ORDONNONS une troisième prolongation de la rétention de M. [S] [T], au centre de rétention administrative [20] (77) ou dans tout autre centre ne dépendant pas de l’administration pénitentiaire, pour une durée de quinze jours à compter du 29 décembre 2024 ;

Prononcé publiquement au palais de justice du Mesnil-Amelot, le 29 Décembre 2024 à 17 h 16.

Le greffier, Le juge,

qui ont signé l’original de l’ordonnance.

Pour information :

– La présente ordonnance est susceptible d’appel devant le premier président de la cour d’appel de Paris dans les 24 heures de sa notification. Le délai d’appel qui expirerait normalement un samedi, un dimanche ou un jour férié ou chômé, est prorogé jusqu’au premier jour ouvrable suivant. Le premier président est saisi par une déclaration écrite motivée, transmise par tout moyen au greffe de la cour d’appel de Paris (Service des étrangers – Pôle 1 Chambre 11), notamment par télécopie au [XXXXXXXX03] ou par courriel à l’adresse mail [Courriel 18] . Cet appel n’est pas suspensif. L’intéressé est maintenu à disposition de la justice jusqu’à l’audience qui se tiendra à la cour d’appel.
– Pendant toute la durée de sa rétention, le retenu peut demander l’assistance d’un interprète, d’un avocat ainsi que d’un médecin, et communiquer avec son consulat ou toute personne de votre choix.
– Le retenu bénéficie également du droit de contacter toute organisation et instance nationale, internationale ou non gouvernementale compétente pour visiter les lieux de rétention, notamment :
• le Contrôleur général des lieux de privation de liberté ([Adresse 12] ; www.cglpl.fr ; tél. : [XXXXXXXX05] ; fax : [XXXXXXXX02]) ;
• le Défenseur des droits ([Adresse 15] ; tél. : [XXXXXXXX08]) ;
• France Terre d’Asile ([Adresse 13] ; tél. : [XXXXXXXX04]) ;
• Forum Réfugiés Cosi ([Adresse 14] ; tél. : [XXXXXXXX07]) ;
• Médecins sans frontières – MSF ([Adresse 16] ; tél. : [XXXXXXXX01]).
– La CIMADE, association indépendante de l’administration présente dans chacun des centres de rétention du [Localité 19] (Tél. CIMADE CRA2 : [XXXXXXXX010] / [XXXXXXXX011] – Tél. CIMADE CRA 3 : [XXXXXXXX09] / [XXXXXXXX06]), est à la disposition des retenus, sans formalité, pour les aider dans l’exercice effectif de leurs droits, aux heures d’accueil précisées par le règlement intérieur.
– Chaque retenu est en droit de demander, à tout moment, qu’il soit mis fin à sa rétention par simple requête, motivée et signée, adressée au magistrat du siège par tout moyen, accompagnée de toutes les pièces justificatives.

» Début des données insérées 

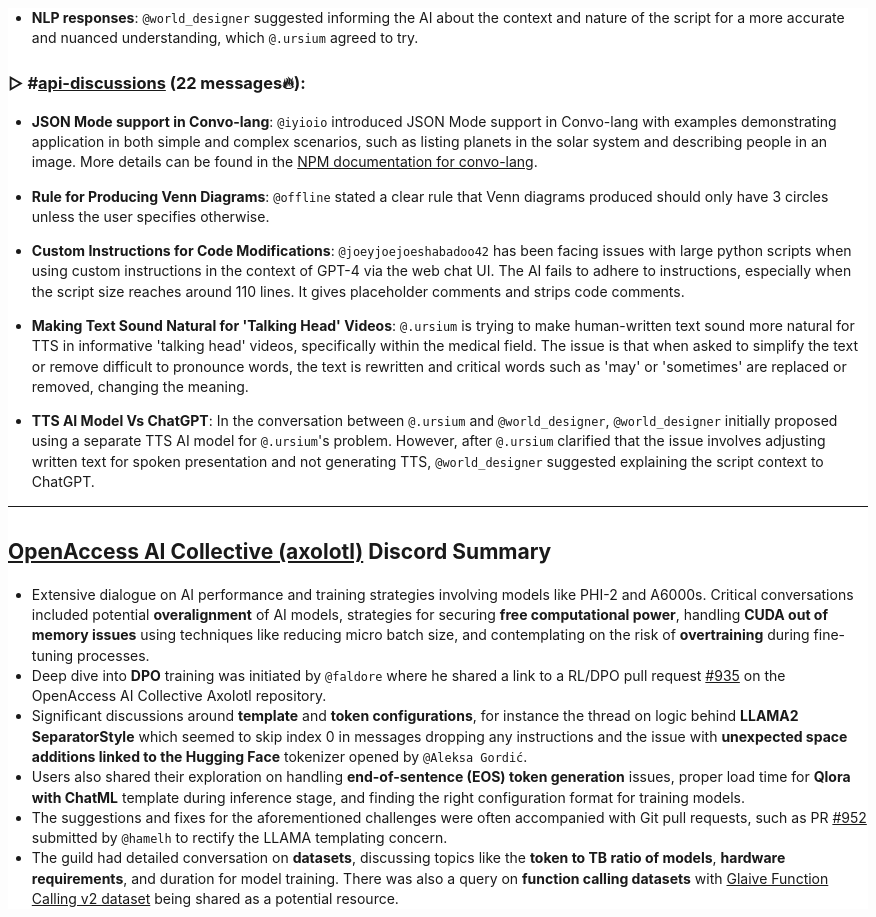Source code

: - **NLP responses**: `@world_designer` suggested informing the AI about the context and nature of the script for a more accurate and nuanced understanding, which `@.ursium` agreed to try.


### ▷ #[api-discussions](https://discord.com/channels/974519864045756446/1046317269069864970/) (22 messages🔥): 
        
- **JSON Mode support in Convo-lang**: `@iyioio` introduced JSON Mode support in Convo-lang with examples demonstrating application in both simple and complex scenarios, such as listing planets in the solar system and describing people in an image. More details can be found in the [NPM documentation for convo-lang](https://npmjs.com/package/convo-lang).

- **Rule for Producing Venn Diagrams**: `@offline` stated a clear rule that Venn diagrams produced should only have 3 circles unless the user specifies otherwise.

- **Custom Instructions for Code Modifications**: `@joeyjoejoeshabadoo42` has been facing issues with large python scripts when using custom instructions in the context of GPT-4 via the web chat UI. The AI fails to adhere to instructions, especially when the script size reaches around 110 lines. It gives placeholder comments and strips code comments.

- **Making Text Sound Natural for 'Talking Head' Videos**: `@.ursium` is trying to make human-written text sound more natural for TTS in informative 'talking head' videos, specifically within the medical field. The issue is that when asked to simplify the text or remove difficult to pronounce words, the text is rewritten and critical words such as 'may' or 'sometimes' are replaced or removed, changing the meaning.

- **TTS AI Model Vs ChatGPT**: In the conversation between `@.ursium` and `@world_designer`, `@world_designer` initially proposed using a separate TTS AI model for `@.ursium`'s problem. However, after `@.ursium` clarified that the issue involves adjusting written text for spoken presentation and not generating TTS, `@world_designer` suggested explaining the script context to ChatGPT.


        

---

## [OpenAccess AI Collective (axolotl)](https://discord.com/channels/1104757954588196865) Discord Summary

- Extensive dialogue on AI performance and training strategies involving models like PHI-2 and A6000s. Critical conversations included potential **overalignment** of AI models, strategies for securing **free computational power**, handling **CUDA out of memory issues** using techniques like reducing micro batch size, and contemplating on the risk of **overtraining** during fine-tuning processes.
- Deep dive into **DPO** training was initiated by `@faldore` where he shared a link to a RL/DPO pull request [\#935](https://github.com/OpenAccess-AI-Collective/axolotl/pull/935) on the OpenAccess AI Collective Axolotl repository. 
- Significant discussions around **template** and **token configurations**, for instance the thread on logic behind **LLAMA2 SeparatorStyle** which seemed to skip index 0 in messages dropping any instructions and the issue with **unexpected space additions linked to the Hugging Face** tokenizer opened by `@Aleksa Gordić`.
- Users also shared their exploration on handling **end-of-sentence (EOS) token generation** issues, proper load time for **Qlora with ChatML** template during inference stage, and finding the right configuration format for training models.
- The suggestions and fixes for the aforementioned challenges were often accompanied with Git pull requests, such as PR [\#952](https://github.com/OpenAccess-AI-Collective/axolotl/pull/952) submitted by `@hamelh` to rectify the LLAMA templating concern.
- The guild had detailed conversation on **datasets**, discussing topics like the **token to TB ratio of models**, **hardware requirements**, and duration for model training. There was also a query on **function calling datasets** with [Glaive Function Calling v2 dataset](https://huggingface.co/datasets/glaiveai/glaive-function-calling-v2) being shared as a potential resource.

Reçu, le 29 décembre 2024, dans une langue comprise, notification orale des motifs et du dispositif de la présente ordonnance, avec remise d’une copie intégrale, information des voies de recours et de leurs incidences, ainsi que rappel des droits pouvant être exercés pendant le maintien en rétention.
La personne retenue,

Copie intégrale de la présente ordonnance a été transmise par l’intermédiaire d’un moyen de télécommunication comportant un accusé de réception, le 29 décembre 2024, à l’avocat du PRÉFET DES YVELINES, absent au prononcé de la décision.
Le greffier,

Copie intégrale de la présente ordonnance a été transmise par l’intermédiaire d’un moyen de télécommunication comportant un accusé de réception, le 29 décembre 2024, à l’avocat de la personne retenue, absent au prononcé de la décision.